Michael Duignan, who became Roman Catholic Bishop of Clonfert and later of Galway and Kilmacduagh, was educated in the village. A small footnote, but the sort of thing a place like this keeps hold of. The local Cloonakilla National School still carries the schooling tradition; a handball alley was built in the village in 1928, and Bealnamulla has long fielded a Ladies Football club through the underage grades to senior.

06 / 09

Things to do outside.

Wear waterproofs. Bring a sandwich. Tell someone where you're going if it's the mountain.

Meehambee Dolmen The reason to stop. A signed bridle path leaves the R362 a kilometre south of the village and leads to the portal tomb in its field. Boots in wet weather - it is a working agricultural landscape, not a manicured site. The leaning 24-tonne capstone is the picture. Respect the surrounding farmland and leave gates as you find them.
Short bridle path off the R362distance
20-30 minutes returntime
Toward Drum and Clonown South and west of the village the modern estates give out and the old Roscommon townlands take over. Drum, about five kilometres on, has a monastic site and the Drum Heritage Centre; Clonown sits in the callows between Drum and the Shannon.

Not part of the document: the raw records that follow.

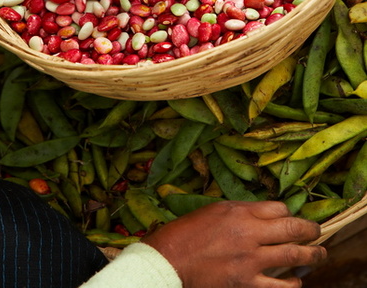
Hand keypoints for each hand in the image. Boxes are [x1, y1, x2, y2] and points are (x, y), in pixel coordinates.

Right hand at [142, 200, 325, 287]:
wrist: (170, 261)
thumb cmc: (188, 233)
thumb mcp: (215, 210)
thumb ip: (242, 211)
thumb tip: (263, 214)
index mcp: (240, 212)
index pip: (279, 208)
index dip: (289, 212)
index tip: (291, 217)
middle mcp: (249, 233)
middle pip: (292, 228)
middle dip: (310, 230)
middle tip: (317, 232)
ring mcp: (250, 260)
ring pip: (293, 255)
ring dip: (312, 255)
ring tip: (319, 255)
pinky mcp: (246, 284)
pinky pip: (279, 286)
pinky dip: (292, 283)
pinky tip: (296, 281)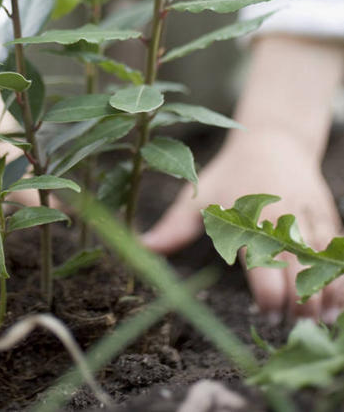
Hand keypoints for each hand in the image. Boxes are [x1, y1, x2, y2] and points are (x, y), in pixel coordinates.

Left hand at [142, 131, 343, 322]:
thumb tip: (141, 248)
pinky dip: (341, 274)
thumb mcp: (199, 195)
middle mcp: (281, 216)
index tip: (266, 313)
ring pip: (323, 257)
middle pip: (298, 264)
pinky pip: (337, 248)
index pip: (262, 259)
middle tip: (295, 327)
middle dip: (300, 299)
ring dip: (327, 290)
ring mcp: (308, 214)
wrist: (273, 139)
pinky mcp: (326, 214)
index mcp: (248, 215)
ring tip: (322, 320)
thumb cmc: (230, 174)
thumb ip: (174, 226)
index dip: (269, 291)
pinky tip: (339, 302)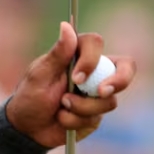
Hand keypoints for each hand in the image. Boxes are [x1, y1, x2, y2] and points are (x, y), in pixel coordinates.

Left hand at [6, 22, 135, 148]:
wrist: (27, 128)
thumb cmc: (29, 97)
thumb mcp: (39, 75)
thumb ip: (57, 53)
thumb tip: (66, 25)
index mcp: (76, 56)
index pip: (95, 44)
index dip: (91, 60)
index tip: (76, 78)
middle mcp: (93, 72)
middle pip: (126, 67)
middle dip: (119, 80)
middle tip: (101, 92)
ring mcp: (97, 93)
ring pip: (108, 100)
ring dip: (80, 108)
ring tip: (60, 107)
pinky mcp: (97, 113)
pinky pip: (96, 118)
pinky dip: (74, 120)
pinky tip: (61, 119)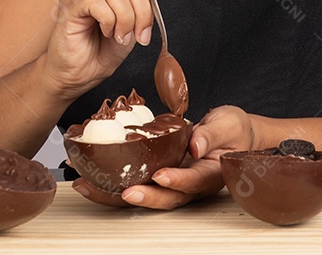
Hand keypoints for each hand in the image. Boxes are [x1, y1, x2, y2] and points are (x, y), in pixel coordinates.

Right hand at [40, 0, 161, 97]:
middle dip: (143, 7)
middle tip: (141, 32)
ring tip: (122, 34)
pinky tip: (107, 32)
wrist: (80, 73)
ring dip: (127, 17)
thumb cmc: (104, 46)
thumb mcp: (134, 18)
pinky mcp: (68, 2)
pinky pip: (97, 1)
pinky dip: (110, 21)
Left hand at [77, 106, 254, 209]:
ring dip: (116, 194)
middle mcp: (189, 184)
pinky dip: (110, 181)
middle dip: (146, 196)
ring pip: (145, 194)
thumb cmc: (233, 129)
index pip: (194, 182)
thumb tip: (196, 144)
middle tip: (126, 192)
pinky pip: (135, 181)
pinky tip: (88, 175)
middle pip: (167, 198)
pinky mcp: (158, 174)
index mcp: (210, 174)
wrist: (229, 133)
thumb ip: (213, 134)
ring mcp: (172, 181)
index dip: (177, 181)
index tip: (161, 175)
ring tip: (91, 186)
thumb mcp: (228, 124)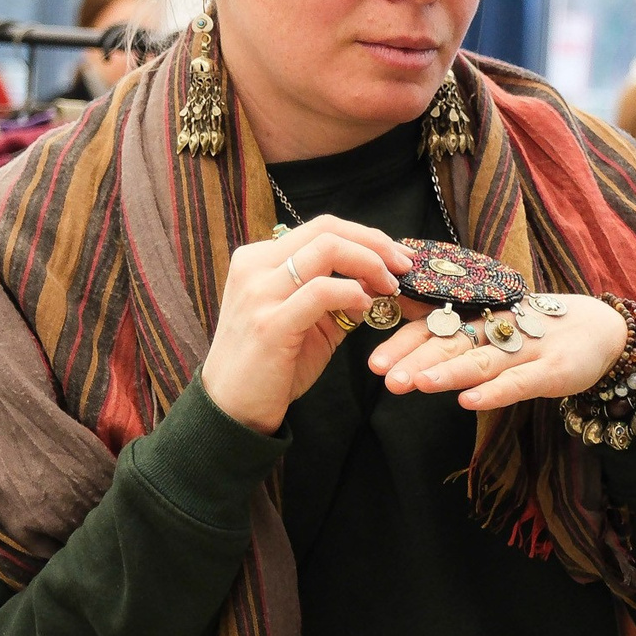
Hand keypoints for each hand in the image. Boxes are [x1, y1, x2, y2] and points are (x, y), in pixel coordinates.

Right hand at [199, 216, 411, 434]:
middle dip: (375, 243)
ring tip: (389, 288)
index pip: (321, 228)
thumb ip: (335, 295)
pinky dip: (353, 293)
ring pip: (327, 249)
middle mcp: (254, 267)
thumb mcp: (303, 319)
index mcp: (258, 259)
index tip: (395, 255)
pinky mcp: (270, 323)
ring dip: (370, 264)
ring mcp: (259, 292)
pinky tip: (365, 307)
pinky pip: (322, 291)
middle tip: (403, 266)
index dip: (365, 236)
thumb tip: (379, 278)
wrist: (233, 408)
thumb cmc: (271, 364)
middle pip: (327, 230)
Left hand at [369, 294, 626, 412]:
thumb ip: (461, 333)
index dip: (405, 342)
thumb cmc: (546, 332)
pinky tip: (469, 402)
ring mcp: (530, 347)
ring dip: (448, 371)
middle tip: (385, 378)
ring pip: (482, 359)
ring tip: (417, 384)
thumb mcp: (501, 327)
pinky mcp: (555, 369)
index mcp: (485, 317)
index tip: (374, 363)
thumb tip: (406, 335)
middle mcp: (502, 328)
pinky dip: (494, 392)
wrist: (608, 331)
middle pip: (453, 341)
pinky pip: (521, 381)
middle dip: (417, 359)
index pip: (438, 325)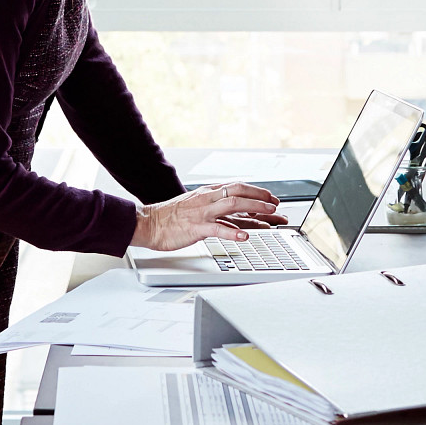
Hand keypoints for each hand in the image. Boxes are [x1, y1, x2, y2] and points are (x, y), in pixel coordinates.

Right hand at [132, 183, 285, 250]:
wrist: (149, 223)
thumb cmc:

Flat, low, watery country - the genuine Hidden Heartlands once you turn off the main road.
Quiet country roadsdistance
1 hour-plus by car or biketime
07 / 09

When to go.

There is no bad time. There are different times.

Spring
Mar-May

Long enough evenings to walk out to the dolmen after the traffic dies down, and the Shannon callows toward Clonown come back to life. Athlone is busy without being mobbed.

◉ Go
Summer
Jun-Aug

The base-camp season. Lough Ree, the Shannon cruisers and Athlone's restaurants are all minutes east, and the bus into town runs late enough to leave the car behind.

◉ Go
Autumn
Sep-Oct

Quiet, mild and good for the field walk to Meehambee before the ground turns. The Cornloft is a fair wet-evening dinner.

◉ Go
Winter
Nov-Feb

Short days, and the dolmen path will be muddy and dark early. The Mill Bar keeps the lights on, but there is little reason to stay out here over town in deep winter.

◐ Mind yourself
08 / 09

What to skip.

Honestly? Don't bother.

If a local was sitting beside you, this is the bit where they'd lean in.

×
Expecting a village centre

There is no square, no row of shops, no postcard core. Bellanamullia is a townland that became a commuter suburb of Athlone. The Mill Bar is the social centre and the dolmen is the heritage. Set your expectations to "doorstep of Athlone", not "Hidden Heartlands village", and it delivers.

×
Driving past Meehambee

Almost everyone does. The dolmen is signed off the R362 but easy to blow past at speed on the way to Monksland's retail parks. It is 5,500 years old and you will likely have it alone. Stop.

×
Treating Monksland's retail park as the destination

The shopping centre, the supermarkets and the chain stores at Monksland serve the suburb; they are not why you came to Roscommon. Use them for supplies, then get back on the small roads toward Drum and the river.

+

Getting there.

By car

Athlone town centre is 4 km east on the R362; from there the M6 reaches Dublin in about 1h 30m and Galway in under an hour. The village sits just west of the Westmeath-Roscommon county line.

By bus

Athlone town bus routes A1 and A2 (Bus Éireann) start at Bealnamulla and run through Monksland to the Bus and Rail Station and on to AIT, all day. The easiest way into the town centre without the car.

By train

Athlone railway station, beside the bus station and about 4 km east, is an interchange on the Dublin-Galway line and the Dublin-Westport line. Dublin Heuston is roughly 1h 30m, Galway under an hour.

By air

Dublin Airport (DUB) is about two hours by road via the M6/M4. The most frequent option for international visitors; Shannon (SNN) is a similar drive to the southwest.